Search code examples
c#.netlinqnhibernatecomposite-key

Linq filtering a list by a composite key (contains and not contains)


I need an understanding of how to filter a list by a composite key with the conditions "contains" and "does not contain".

I have a list

List<Entity>();

where entity is a class

public class Entity
{
    int id;
    string docNum;
    int docVersion;
}

There is a similar second list. I need to get those elements of the list that match the following condition: "Get the elements of the first list, the document numbers of which are the same as the second, and the versions of the documents differ in the same document numbers".

I tried to use Contains() in conjunction with Select() like:

firstList
    .Where(x => secondList.Select(y => y.docNum).Contains(x.docNum))
    .Where(x => !secondList.Select(y => y.docVersion).Contains(x.docVersion))

but I'm afraid it does not take into account the fact that I need to compare document numbers as well.

It seems to me that this should be resolved through GroupBy() or ToDictionary(), but I can't get to the solution.

Please, if possible, show an example of a solution on standard linq elements, because I use NHibernate


Solution

  • You can do more complex comparisons using Any() rather than Select().Contains(). For instance, filtering if the composite key exists in secondList goes like this:

    .Where(x => !secondList.Any(y => y.docNum == x.docNum && y.docVersion == x.docVersion)
    

    This is slightly more efficient in this case than Select().Contains() since there's no intermediate object construction. In some cases where the intermediate object is more complex the savings go up.

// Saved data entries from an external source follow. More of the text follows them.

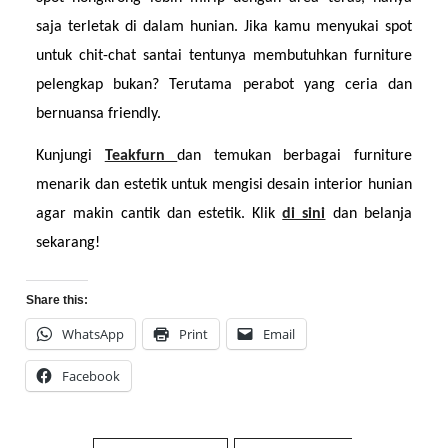
saja terletak di dalam hunian. Jika kamu menyukai spot 
untuk chit-chat santai tentunya membutuhkan furniture 
pelengkap bukan? Terutama perabot yang ceria dan 
bernuansa friendly.
Kunjungi 
Teakfurn 
dan temukan berbagai furniture 
menarik dan estetik untuk mengisi desain interior hunian 
agar makin cantik dan estetik. Klik 
di sini
dan belanja 
sekarang!
Share this:
WhatsApp
Print
Email
Facebook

    I'd recommend that you use Any() for your first condition as well, giving you something like:

    firstList
    .Where(x => x.Any(y => y.docNum == x.docNum))
    .Where(x => !secondList.Any(y => y.docNum == x.docNum && y.docVersion == x.docVersion)
    

    The first Where() will filter out any items that don't have a matching docNum in the list, the second will filter the remaining items to remove those that have a full composite match on the second list.

    Of course this is terribly inefficient since you have to scan secondList twice - partially, but still two scans. It would be better to do a lookup for version numbers keyed on document number and use that to do much more efficient filtering:

    var lu = secondList.ToLookup(y => y.docNum, y => y.docVersion);
    
    firstList.Where
    (
        x => 
        { 
            var l = lu[x.docNum]; 
            return l.Any() && !l.Any(v => v == x.docVersion);
        }
    )
    

    Since ILookup<> is reasonably well optimized the actual time taken to do the filter is greatly reduced. Using some very simple (mostly-)random list generation with reasonably high collisions I tested filtering 10,000 items against a list of 1,000,000 items to see what the difference would be. 49 seconds for the first option, 1.8 seconds with a lookup.

    That said, this is really only going to work well on IEnumerable<>. If you're operating on an IQueryable<> then stick with Any() and good indices.